There is evidence. James Talbot (1664–1708), Regius Professor of Hebrew at Cambridge University, mentions a pedal or double bass recorder. The auction catalogue of the possessions of the late Nicolas Selhof, bookseller, in The Hague in 1759 lists “a long bass recorder by P.I.Bressan (Une Flute douce longue de Basse)”, and another by Debey, and Lully scored for C bass in his operas. Besides, I needed a project, and I had a big piece of maple in the workshop that was begging for a purpose, so I sat down with a long piece of graph paper and drew a conjectural bore for a C bass, based on the F bass that I had already.

Some simple scaling, and a C bass emerged, a monstrous thing taller than me, with a strut for support, and the final bore exit emerging from the side of the foot joint, two widely spaced sets of fingerholes as seen in the Renaissance basses, a massive key and a long crook that just screamed ‘condensation issues’.

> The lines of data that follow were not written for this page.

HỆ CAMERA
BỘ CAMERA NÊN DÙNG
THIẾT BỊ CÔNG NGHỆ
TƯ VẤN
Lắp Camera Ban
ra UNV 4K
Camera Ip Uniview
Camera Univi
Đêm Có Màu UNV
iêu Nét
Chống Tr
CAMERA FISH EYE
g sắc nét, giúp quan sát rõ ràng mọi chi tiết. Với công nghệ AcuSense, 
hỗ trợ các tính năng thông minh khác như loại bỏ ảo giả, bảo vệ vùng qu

Now prototyping an instrument on this scale is devoutly to be avoided, so I was lucky that, after only one replacement centre, I had a working recorder, and could begin to explore what it could do. I didn’t expect a fully chromatic two octave great bass equivalent to a Paetzold, but I was pleasantly surprised that I could, with some adventurous fingering, get every note except the top C. The lowest notes are quiet, quieter than the Renaissance equivalent, but then I didn’t set out to make a recorder that was as loud as possible, just one that Bressan himself might have made, scaled up from his presumably commercially successful bass in F.

So, there we have the Bressan/Stanesby consort in A405. Soprano in B flat and alto in F from Oxford, C tenor from Chester, Stanesby B flat tenor from Oxford, F bass from Oxford, and C bass from my over-active imagination, but supported by contemporary references. A consort at A415 can also be supplied with any combination of the above.